Books About Coal
Three Revealing Books about Coal
Got your summer readings figured out yet? Well, let me just say that you will find the following three books fascinating.
1. Coal: A Human History by Barbara Freese
The main fuel of the industrial revolution, this lowly black rock has shaped the human experience and our world. This wonderfully written short book will familiarize you with the history of coal, from the “Great Stinking Fogs” of London, to coal mines of Pennsylvania, to Beijing. The author worked as an Assistant Attorney General of state of Minnesota, where she enforced her state’s air pollution laws and along the way became fascinated by coal and the larger story behind the smoke. I would start with this book.

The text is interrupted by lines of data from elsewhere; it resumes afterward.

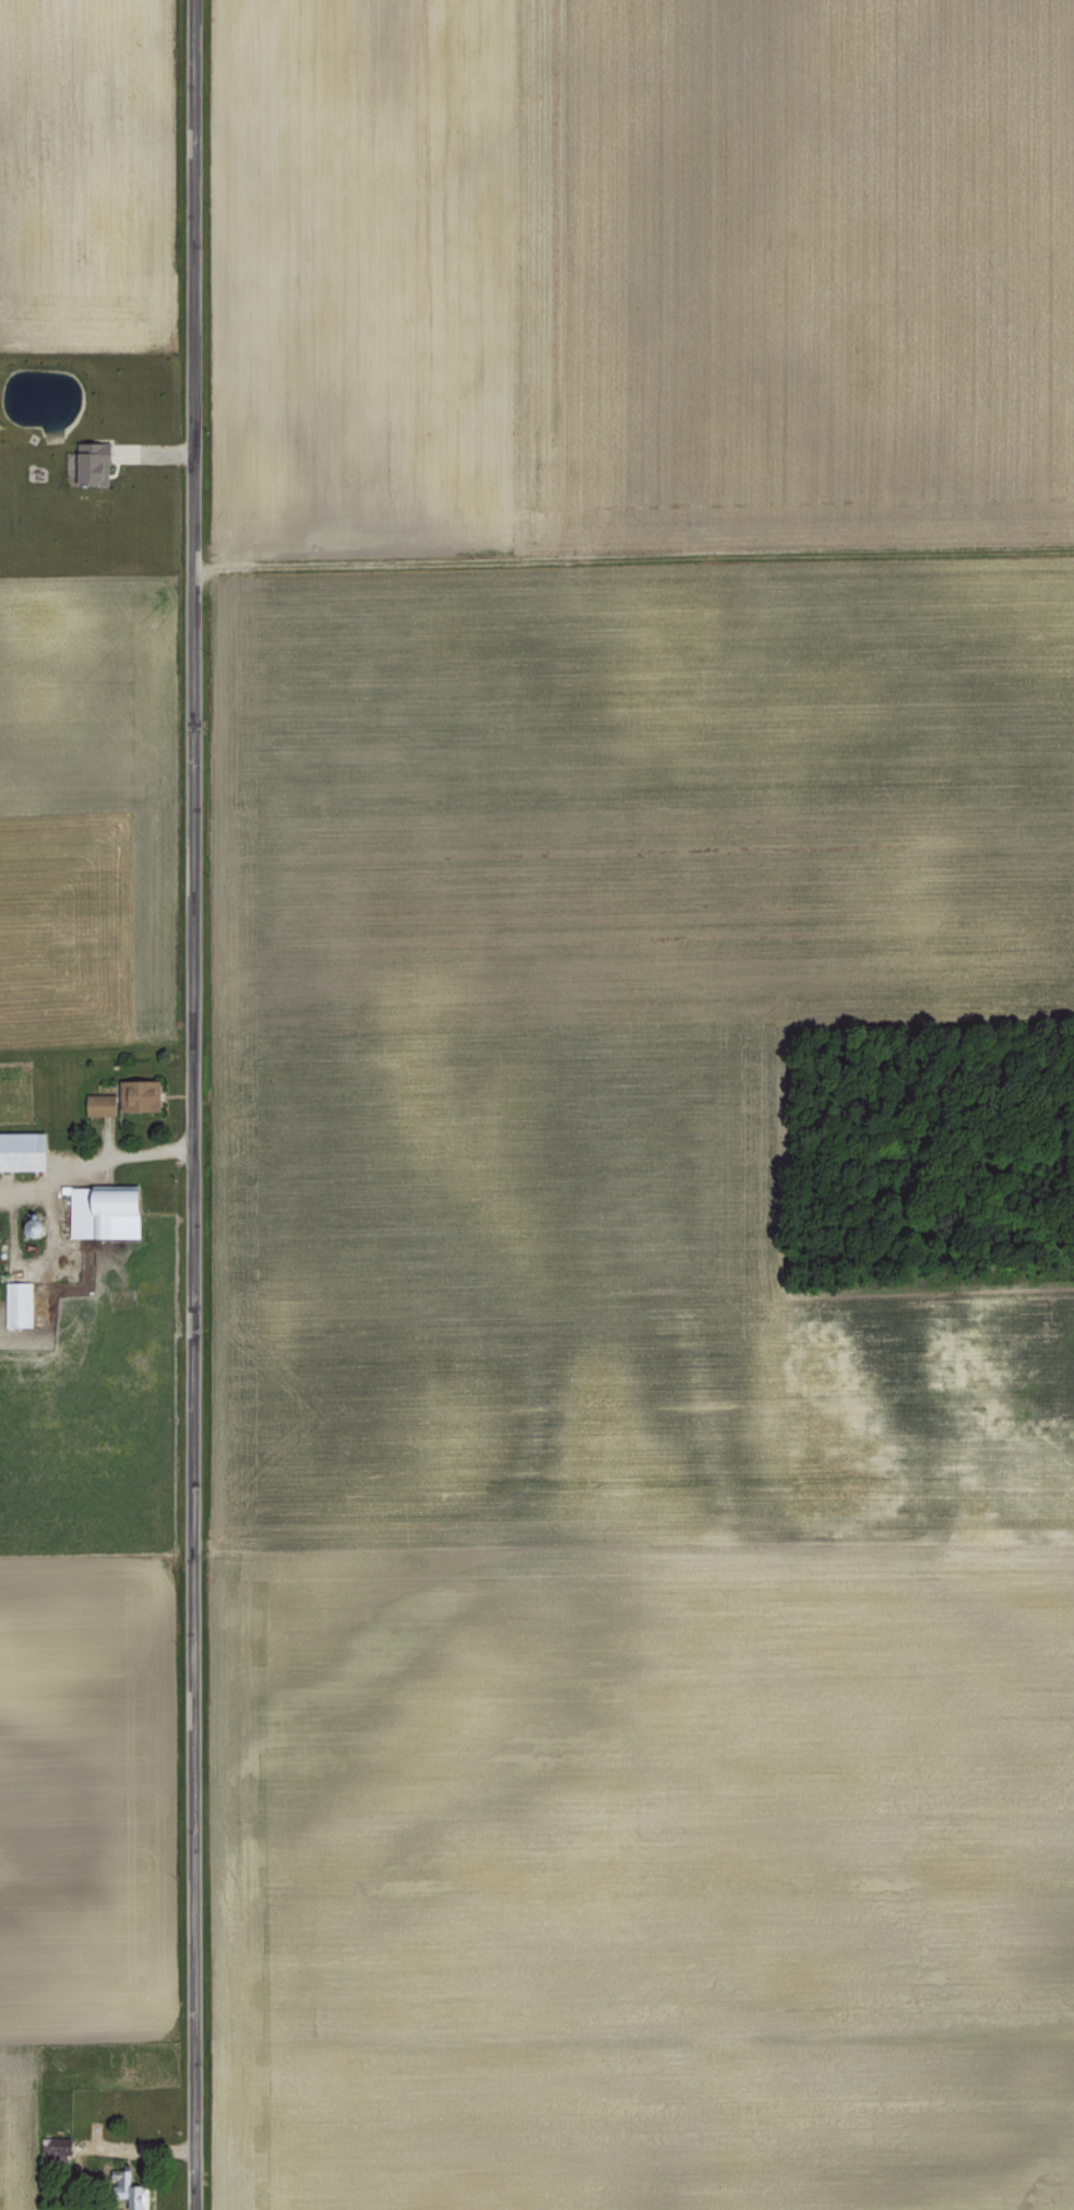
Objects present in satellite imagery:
building: (85, 461)
building: (120, 1098)
road: (188, 1104)
building: (20, 1150)
road: (92, 1158)
building: (98, 1210)
building: (15, 1303)

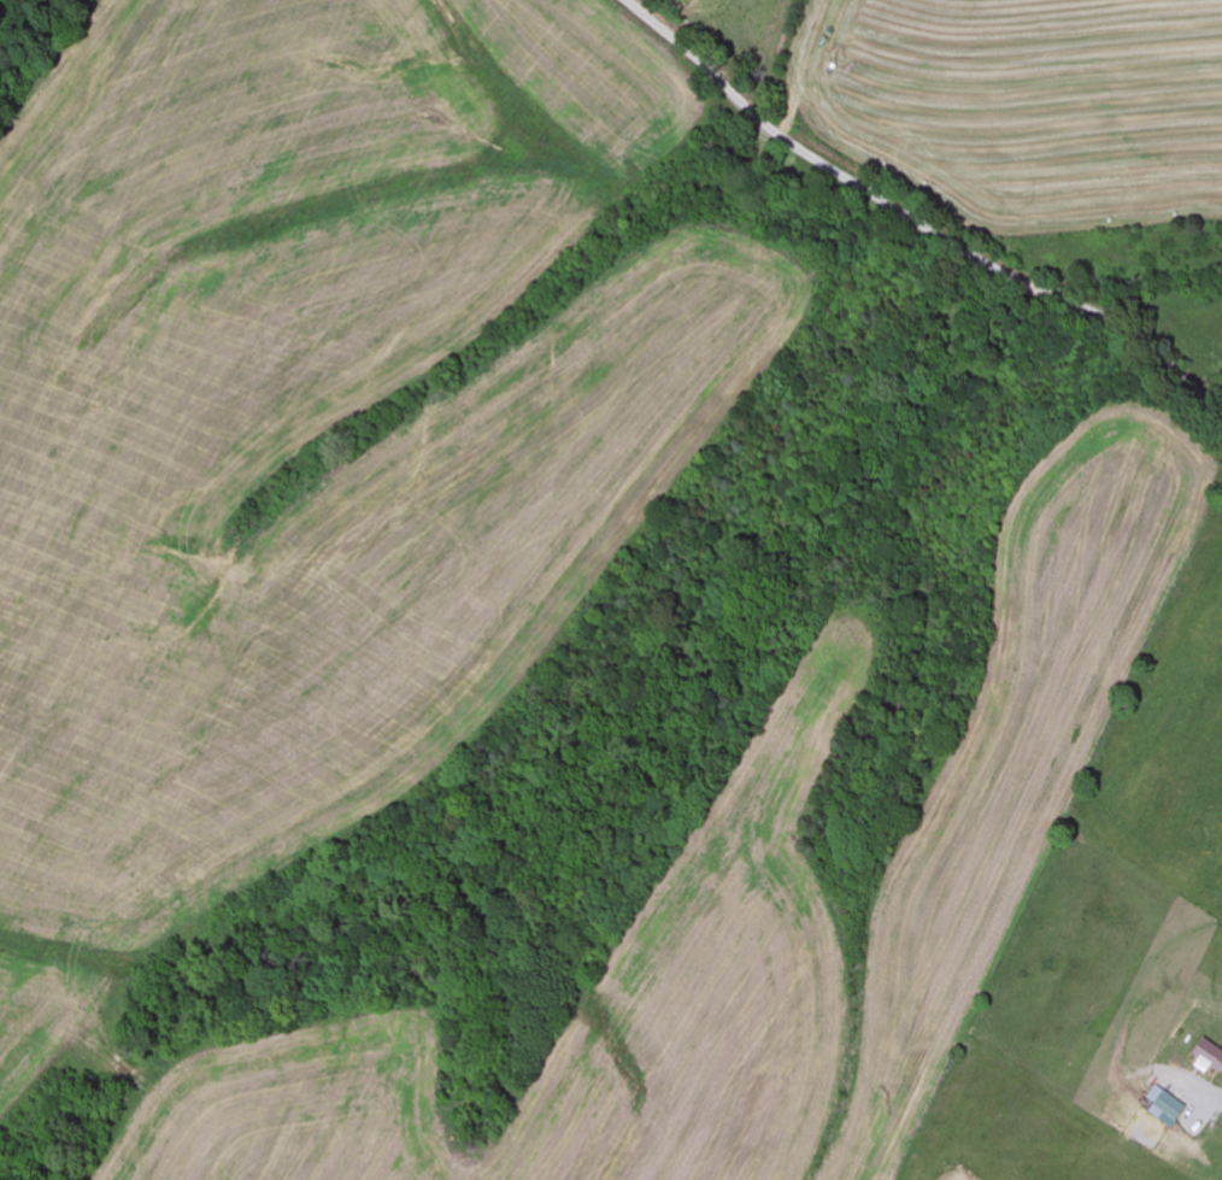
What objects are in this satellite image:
road: (915, 221)
building: (1207, 1057)
building: (1163, 1107)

2. Lost Mountain by Erik Reece
People say, “we have enough coal for the next 300 years!” We see the coal trains, or a pile of coal near a power plant, but the extraction of coal is out of our sight and therefore out of our mind. Journalist Erik Reece writes about his month-by-month witnessing of the complete destruction and removal of a single mountain in Kentucky. The threat of drilling for oil in the Arctic Wildlife Refuge in Alaska has periodically generated much news. But the devastations to the people and entire watersheds caused by “mountaintop removal” have not generated much national news. The excellent journalism that is the basis of this book won the Columbia University School of Journalism’s 2005 John B. Oaks Award for Distinguished Environmental Journalism. Very readable, with a foreword by Wendell Berry.
3. Missing Mountains, an edited volume by Wind Publications
I was recently in Kentucky and this book is a compilation of short writings by Kentuckians to reveal the destruction of Kentucky by the careless coal-mining companies. People of this book deal with the harsh reality of mountaintop removal everyday: wells going dry from mine blasts, damaged foundations, devastated watersheds, severe floods, air pollution, and other “acts of God” (as the state government officials tell the people).

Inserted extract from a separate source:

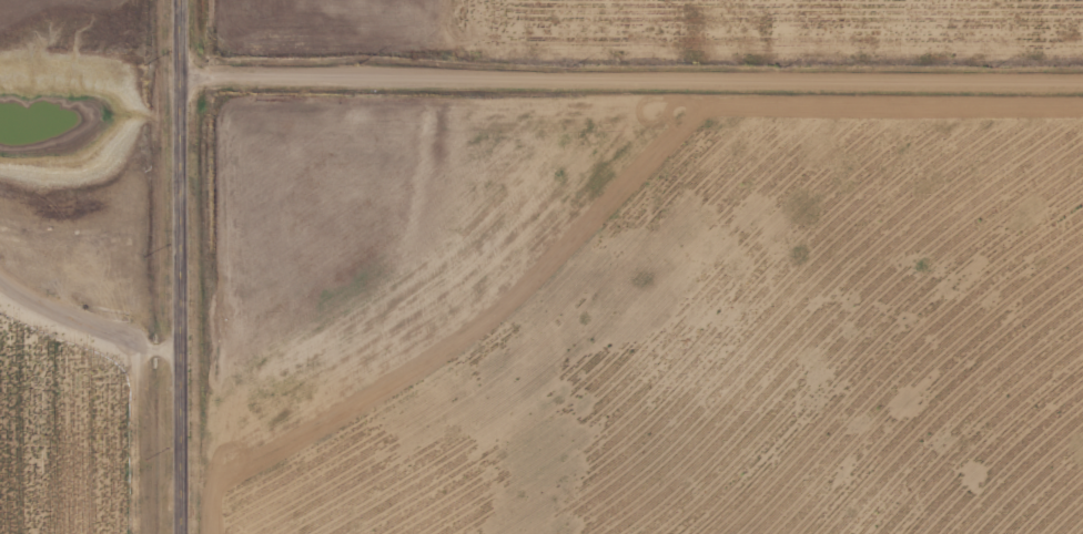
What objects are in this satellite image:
road: (634, 76)
road: (182, 266)
road: (83, 328)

These three books help us imagine and better understand what the electrical socket on the wall is really connected to.
Coal is “cheap” because lots of real human and ecological costs (revealed in these books) are ignored and not counted. Like Enron accounting. Reading these books has brought home to me, again, that coal-burning and energy wastefulness should force us to deal with a deep moral issue: how much longer will we take part in the coal story?
Not too long ago, child labor was common in this country, slavery was common. And both, like cheap coal, were very “economical” too. But, at some point, we decided they were morally wrong, and we did not want to do it anymore (at least not in this country). We have long ways to go to admit to ourselves that it is our wasteful ways that is creating the need for more and more electricity, for more and more troublesome coal mining and coal burning.
Is it possible to generate electricity without so much devastation? Yes, but we have to get a grip on our unlimited wants. Last week, I visited the three small river powered generators on the Cedar River, downtown Waverly. The Waverly Light and Power has operated these units since the early 1920s, and they still work just fine. The generator room was so silent, so impressive. And the whole operation was truly non-smoking! Many Iowa towns used to have river powered mills and later river powered electrical generators.
“Cheap” coal made it possible for many cities to abandon these renewable energy sources. But now once again, Cedar Falls, Waverly and many other communities are reconsidering renewable energy sources like wind energy. And, acknowledged or not, at the root of this shift is a moral consideration, a land ethic.